[Dataset entries Boundary: Start]

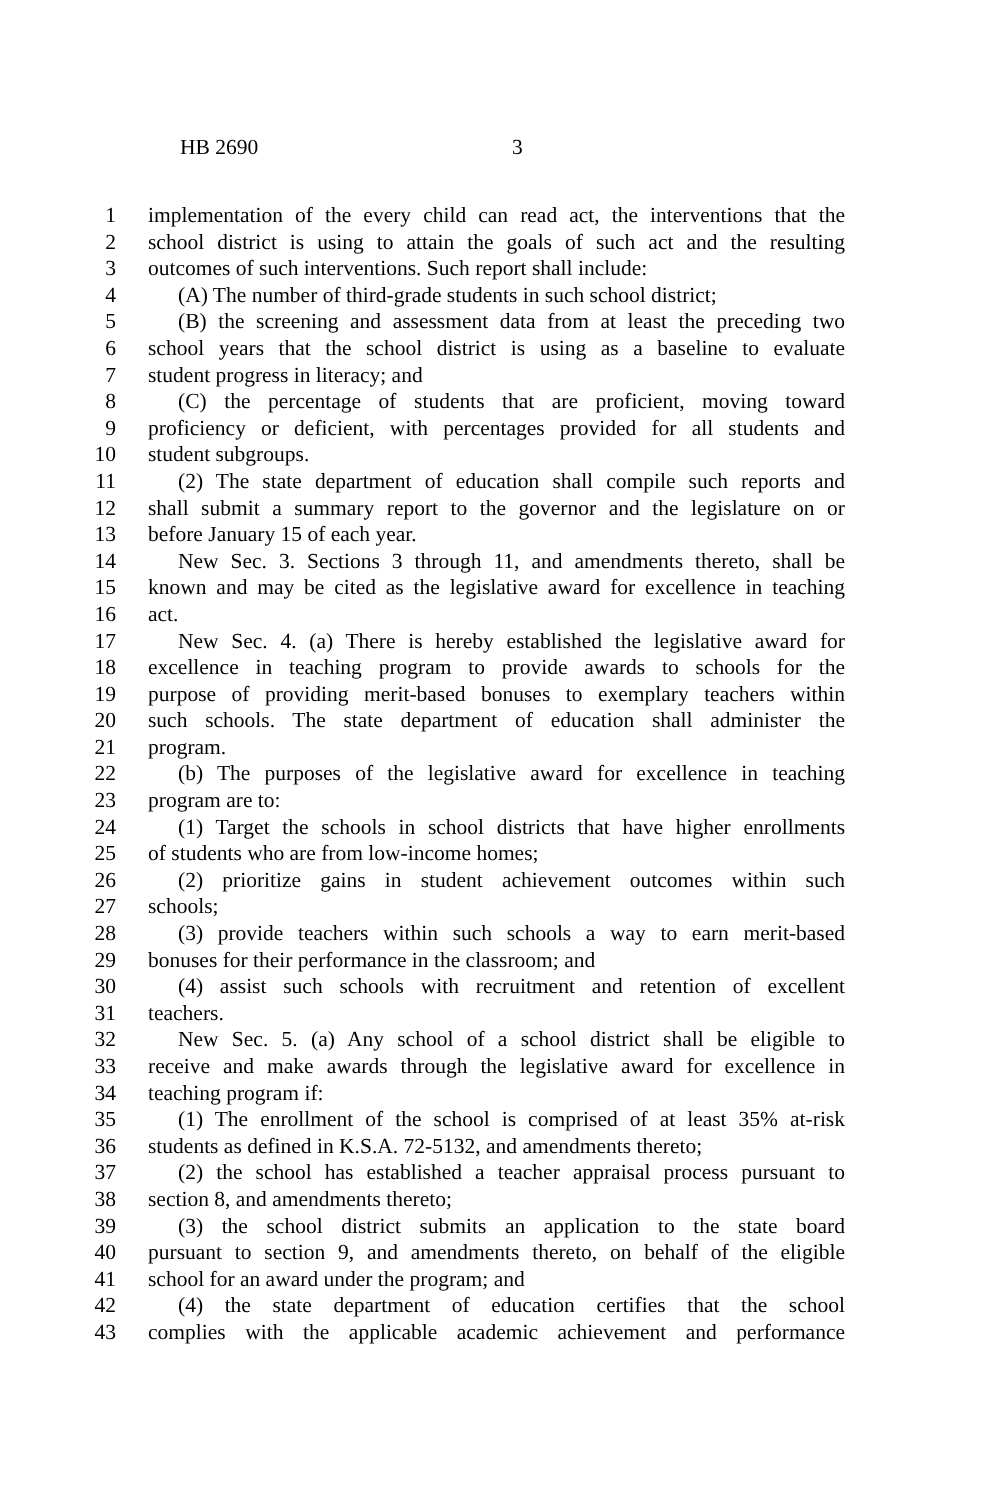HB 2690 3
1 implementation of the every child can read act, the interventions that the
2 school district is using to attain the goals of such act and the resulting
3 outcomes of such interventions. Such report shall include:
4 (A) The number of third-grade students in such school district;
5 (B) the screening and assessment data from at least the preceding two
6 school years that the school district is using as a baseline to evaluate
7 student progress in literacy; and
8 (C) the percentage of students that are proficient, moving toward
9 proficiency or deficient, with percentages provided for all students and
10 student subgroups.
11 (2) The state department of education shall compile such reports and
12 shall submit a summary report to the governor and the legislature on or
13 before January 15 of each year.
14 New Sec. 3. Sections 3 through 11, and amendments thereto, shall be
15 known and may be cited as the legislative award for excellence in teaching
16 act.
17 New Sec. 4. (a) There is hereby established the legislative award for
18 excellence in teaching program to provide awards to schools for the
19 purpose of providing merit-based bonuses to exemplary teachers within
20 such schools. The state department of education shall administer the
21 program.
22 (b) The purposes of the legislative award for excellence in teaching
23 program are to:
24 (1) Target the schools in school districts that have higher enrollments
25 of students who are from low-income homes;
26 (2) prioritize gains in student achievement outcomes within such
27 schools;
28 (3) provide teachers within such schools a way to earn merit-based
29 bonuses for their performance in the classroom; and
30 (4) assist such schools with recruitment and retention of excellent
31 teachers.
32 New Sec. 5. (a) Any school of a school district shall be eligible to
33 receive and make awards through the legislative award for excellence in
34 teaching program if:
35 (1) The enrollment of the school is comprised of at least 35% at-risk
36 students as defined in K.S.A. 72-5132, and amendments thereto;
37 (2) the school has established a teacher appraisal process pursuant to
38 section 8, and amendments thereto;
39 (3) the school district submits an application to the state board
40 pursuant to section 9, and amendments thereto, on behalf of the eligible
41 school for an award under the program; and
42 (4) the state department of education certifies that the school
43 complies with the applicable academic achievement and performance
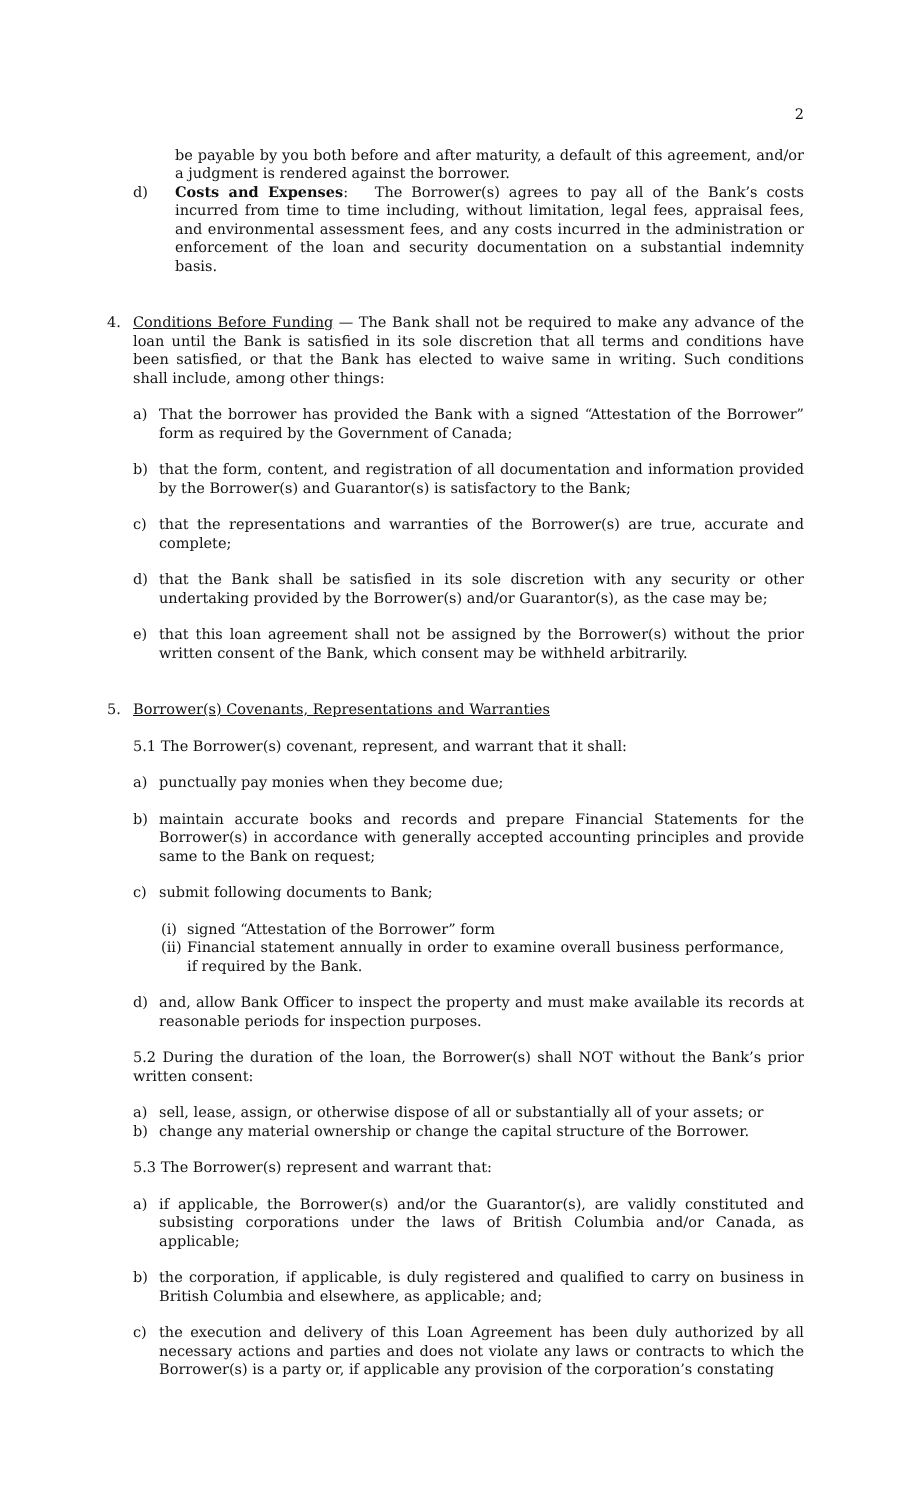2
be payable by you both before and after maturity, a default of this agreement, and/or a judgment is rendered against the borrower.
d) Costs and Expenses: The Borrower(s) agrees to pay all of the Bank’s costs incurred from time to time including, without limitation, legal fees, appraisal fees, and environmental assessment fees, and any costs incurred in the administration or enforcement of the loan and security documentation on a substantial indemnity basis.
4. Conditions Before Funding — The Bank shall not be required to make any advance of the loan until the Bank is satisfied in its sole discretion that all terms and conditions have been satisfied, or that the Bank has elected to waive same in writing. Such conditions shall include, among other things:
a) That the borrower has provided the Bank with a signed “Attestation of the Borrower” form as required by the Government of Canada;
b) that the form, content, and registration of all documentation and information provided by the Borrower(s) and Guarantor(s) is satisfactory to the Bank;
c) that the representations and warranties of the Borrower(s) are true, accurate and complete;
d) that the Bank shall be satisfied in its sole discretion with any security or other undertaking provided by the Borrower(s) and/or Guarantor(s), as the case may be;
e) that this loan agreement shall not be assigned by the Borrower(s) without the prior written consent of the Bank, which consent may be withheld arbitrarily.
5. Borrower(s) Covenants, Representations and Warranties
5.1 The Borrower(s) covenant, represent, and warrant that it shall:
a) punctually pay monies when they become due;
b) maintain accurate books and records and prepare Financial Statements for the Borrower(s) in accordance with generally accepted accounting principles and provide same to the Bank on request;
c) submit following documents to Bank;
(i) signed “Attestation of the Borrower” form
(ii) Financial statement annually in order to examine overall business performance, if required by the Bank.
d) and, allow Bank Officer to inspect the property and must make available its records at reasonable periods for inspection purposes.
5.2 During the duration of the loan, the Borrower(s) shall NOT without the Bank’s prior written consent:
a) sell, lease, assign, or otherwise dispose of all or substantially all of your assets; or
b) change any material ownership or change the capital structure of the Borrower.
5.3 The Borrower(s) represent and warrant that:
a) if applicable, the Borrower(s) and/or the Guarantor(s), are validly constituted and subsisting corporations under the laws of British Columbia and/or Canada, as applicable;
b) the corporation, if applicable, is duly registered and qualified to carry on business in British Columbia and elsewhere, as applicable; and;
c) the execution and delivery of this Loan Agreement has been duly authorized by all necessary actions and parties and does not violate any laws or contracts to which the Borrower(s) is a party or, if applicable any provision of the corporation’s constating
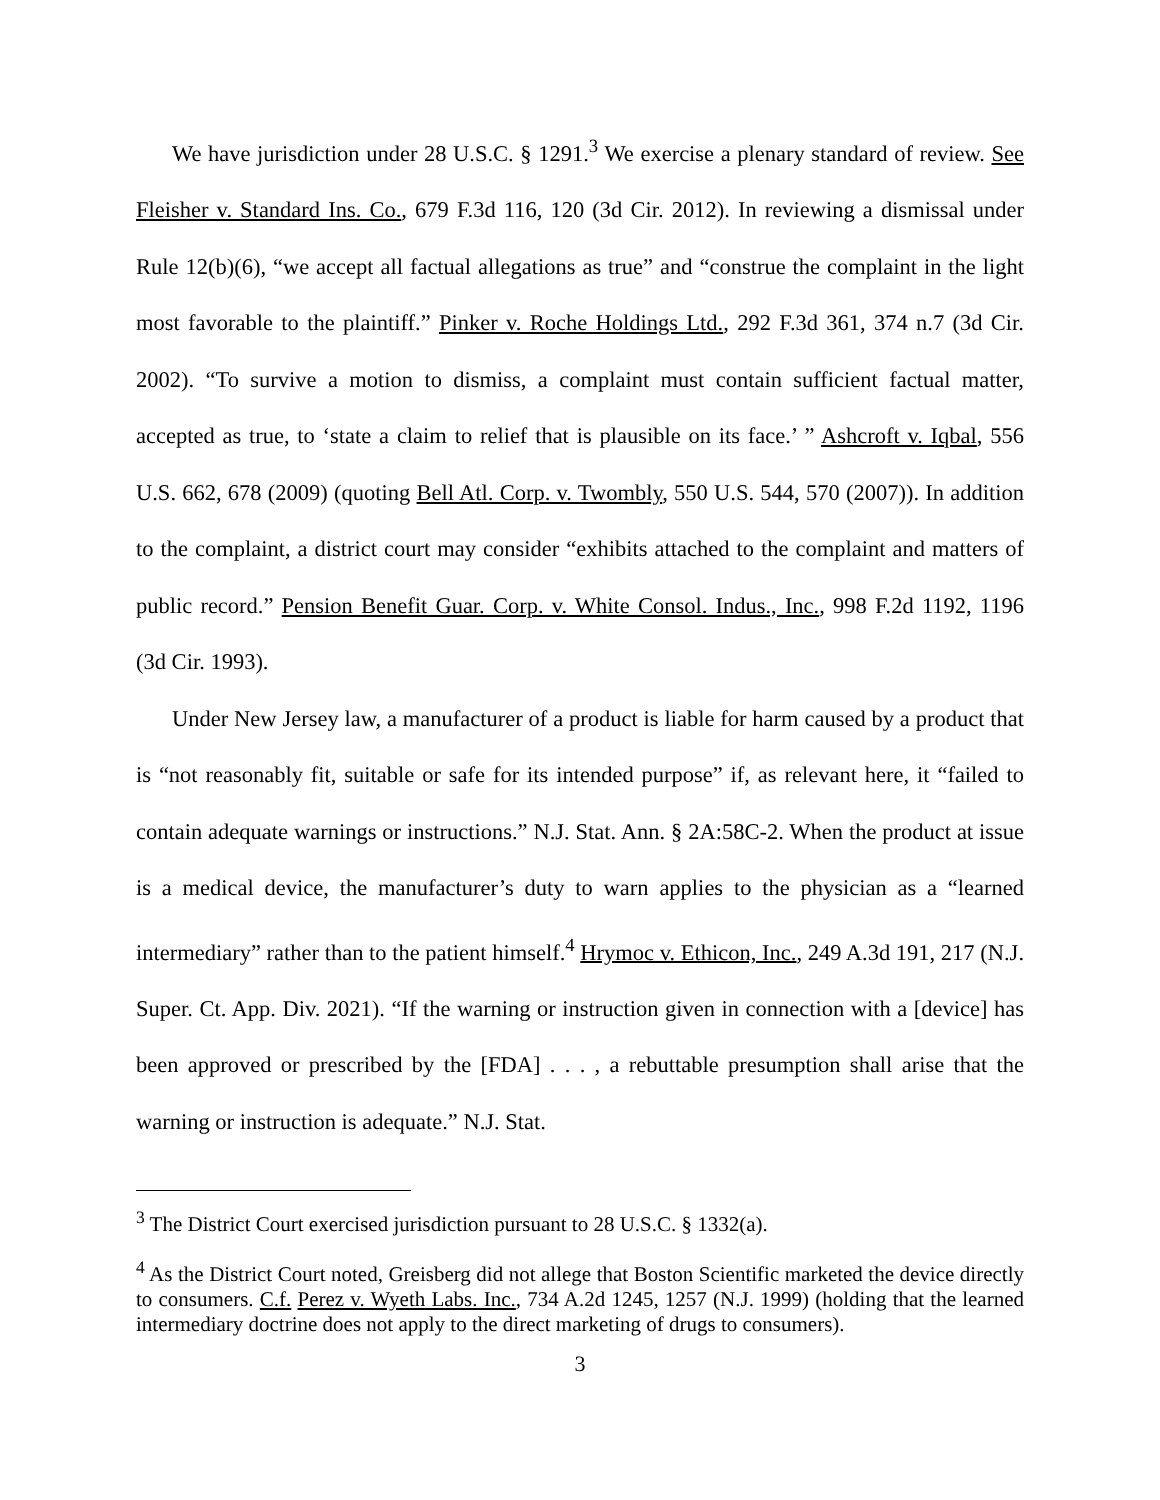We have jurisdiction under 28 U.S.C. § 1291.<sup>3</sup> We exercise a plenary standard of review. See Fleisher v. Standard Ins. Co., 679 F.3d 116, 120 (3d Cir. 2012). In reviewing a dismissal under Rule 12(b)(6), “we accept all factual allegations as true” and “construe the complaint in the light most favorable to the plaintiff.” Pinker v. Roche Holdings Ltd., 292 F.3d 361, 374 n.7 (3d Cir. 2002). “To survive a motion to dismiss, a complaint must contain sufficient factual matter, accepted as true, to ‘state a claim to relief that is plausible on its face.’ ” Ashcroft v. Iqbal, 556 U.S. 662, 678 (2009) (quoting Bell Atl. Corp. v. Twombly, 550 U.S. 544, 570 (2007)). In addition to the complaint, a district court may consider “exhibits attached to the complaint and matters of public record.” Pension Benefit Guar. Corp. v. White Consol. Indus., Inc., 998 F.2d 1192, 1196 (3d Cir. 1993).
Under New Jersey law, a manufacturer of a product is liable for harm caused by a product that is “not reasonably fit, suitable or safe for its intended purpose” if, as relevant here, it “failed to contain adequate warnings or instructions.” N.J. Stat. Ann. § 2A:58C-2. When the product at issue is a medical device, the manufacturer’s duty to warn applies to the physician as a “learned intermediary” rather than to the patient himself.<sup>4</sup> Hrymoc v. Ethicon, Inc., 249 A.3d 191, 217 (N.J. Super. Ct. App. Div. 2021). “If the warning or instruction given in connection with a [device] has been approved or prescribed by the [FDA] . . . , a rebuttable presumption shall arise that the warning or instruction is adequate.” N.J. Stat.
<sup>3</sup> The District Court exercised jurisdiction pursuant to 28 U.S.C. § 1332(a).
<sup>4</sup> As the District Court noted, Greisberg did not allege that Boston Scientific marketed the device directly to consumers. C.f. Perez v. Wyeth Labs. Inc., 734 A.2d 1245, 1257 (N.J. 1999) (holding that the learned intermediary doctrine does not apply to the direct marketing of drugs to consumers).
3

[Dataset entries Boundary: End]

§ **Problem to work on**
Restate the records above in full, word for word. Keep pictures out.

§ **Exercise solution**
HB 2690 3
1 implementation of the every child can read act, the interventions that the
2 school district is using to attain the goals of such act and the resulting
3 outcomes of such interventions. Such report shall include:
4 (A) The number of third-grade students in such school district;
5 (B) the screening and assessment data from at least the preceding two
6 school years that the school district is using as a baseline to evaluate
7 student progress in literacy; and
8 (C) the percentage of students that are proficient, moving toward
9 proficiency or deficient, with percentages provided for all students and
10 student subgroups.
11 (2) The state department of education shall compile such reports and
12 shall submit a summary report to the governor and the legislature on or
13 before January 15 of each year.
14 New Sec. 3. Sections 3 through 11, and amendments thereto, shall be
15 known and may be cited as the legislative award for excellence in teaching
16 act.
17 New Sec. 4. (a) There is hereby established the legislative award for
18 excellence in teaching program to provide awards to schools for the
19 purpose of providing merit-based bonuses to exemplary teachers within
20 such schools. The state department of education shall administer the
21 program.
22 (b) The purposes of the legislative award for excellence in teaching
23 program are to:
24 (1) Target the schools in school districts that have higher enrollments
25 of students who are from low-income homes;
26 (2) prioritize gains in student achievement outcomes within such
27 schools;
28 (3) provide teachers within such schools a way to earn merit-based
29 bonuses for their performance in the classroom; and
30 (4) assist such schools with recruitment and retention of excellent
31 teachers.
32 New Sec. 5. (a) Any school of a school district shall be eligible to
33 receive and make awards through the legislative award for excellence in
34 teaching program if:
35 (1) The enrollment of the school is comprised of at least 35% at-risk
36 students as defined in K.S.A. 72-5132, and amendments thereto;
37 (2) the school has established a teacher appraisal process pursuant to
38 section 8, and amendments thereto;
39 (3) the school district submits an application to the state board
40 pursuant to section 9, and amendments thereto, on behalf of the eligible
41 school for an award under the program; and
42 (4) the state department of education certifies that the school
43 complies with the applicable academic achievement and performance
2
be payable by you both before and after maturity, a default of this agreement, and/or a judgment is rendered against the borrower.
d) Costs and Expenses: The Borrower(s) agrees to pay all of the Bank’s costs incurred from time to time including, without limitation, legal fees, appraisal fees, and environmental assessment fees, and any costs incurred in the administration or enforcement of the loan and security documentation on a substantial indemnity basis.
4. Conditions Before Funding — The Bank shall not be required to make any advance of the loan until the Bank is satisfied in its sole discretion that all terms and conditions have been satisfied, or that the Bank has elected to waive same in writing. Such conditions shall include, among other things:
a) That the borrower has provided the Bank with a signed “Attestation of the Borrower” form as required by the Government of Canada;
b) that the form, content, and registration of all documentation and information provided by the Borrower(s) and Guarantor(s) is satisfactory to the Bank;
c) that the representations and warranties of the Borrower(s) are true, accurate and complete;
d) that the Bank shall be satisfied in its sole discretion with any security or other undertaking provided by the Borrower(s) and/or Guarantor(s), as the case may be;
e) that this loan agreement shall not be assigned by the Borrower(s) without the prior written consent of the Bank, which consent may be withheld arbitrarily.
5. Borrower(s) Covenants, Representations and Warranties
5.1 The Borrower(s) covenant, represent, and warrant that it shall:
a) punctually pay monies when they become due;
b) maintain accurate books and records and prepare Financial Statements for the Borrower(s) in accordance with generally accepted accounting principles and provide same to the Bank on request;
c) submit following documents to Bank;
(i) signed “Attestation of the Borrower” form
(ii) Financial statement annually in order to examine overall business performance, if required by the Bank.
d) and, allow Bank Officer to inspect the property and must make available its records at reasonable periods for inspection purposes.
5.2 During the duration of the loan, the Borrower(s) shall NOT without the Bank’s prior written consent:
a) sell, lease, assign, or otherwise dispose of all or substantially all of your assets; or
b) change any material ownership or change the capital structure of the Borrower.
5.3 The Borrower(s) represent and warrant that:
a) if applicable, the Borrower(s) and/or the Guarantor(s), are validly constituted and subsisting corporations under the laws of British Columbia and/or Canada, as applicable;
b) the corporation, if applicable, is duly registered and qualified to carry on business in British Columbia and elsewhere, as applicable; and;
c) the execution and delivery of this Loan Agreement has been duly authorized by all necessary actions and parties and does not violate any laws or contracts to which the Borrower(s) is a party or, if applicable any provision of the corporation’s constating
We have jurisdiction under 28 U.S.C. § 1291.<sup>3</sup> We exercise a plenary standard of review. See Fleisher v. Standard Ins. Co., 679 F.3d 116, 120 (3d Cir. 2012). In reviewing a dismissal under Rule 12(b)(6), “we accept all factual allegations as true” and “construe the complaint in the light most favorable to the plaintiff.” Pinker v. Roche Holdings Ltd., 292 F.3d 361, 374 n.7 (3d Cir. 2002). “To survive a motion to dismiss, a complaint must contain sufficient factual matter, accepted as true, to ‘state a claim to relief that is plausible on its face.’ ” Ashcroft v. Iqbal, 556 U.S. 662, 678 (2009) (quoting Bell Atl. Corp. v. Twombly, 550 U.S. 544, 570 (2007)). In addition to the complaint, a district court may consider “exhibits attached to the complaint and matters of public record.” Pension Benefit Guar. Corp. v. White Consol. Indus., Inc., 998 F.2d 1192, 1196 (3d Cir. 1993).
Under New Jersey law, a manufacturer of a product is liable for harm caused by a product that is “not reasonably fit, suitable or safe for its intended purpose” if, as relevant here, it “failed to contain adequate warnings or instructions.” N.J. Stat. Ann. § 2A:58C-2. When the product at issue is a medical device, the manufacturer’s duty to warn applies to the physician as a “learned intermediary” rather than to the patient himself.<sup>4</sup> Hrymoc v. Ethicon, Inc., 249 A.3d 191, 217 (N.J. Super. Ct. App. Div. 2021). “If the warning or instruction given in connection with a [device] has been approved or prescribed by the [FDA] . . . , a rebuttable presumption shall arise that the warning or instruction is adequate.” N.J. Stat.
<sup>3</sup> The District Court exercised jurisdiction pursuant to 28 U.S.C. § 1332(a).
<sup>4</sup> As the District Court noted, Greisberg did not allege that Boston Scientific marketed the device directly to consumers. C.f. Perez v. Wyeth Labs. Inc., 734 A.2d 1245, 1257 (N.J. 1999) (holding that the learned intermediary doctrine does not apply to the direct marketing of drugs to consumers).
3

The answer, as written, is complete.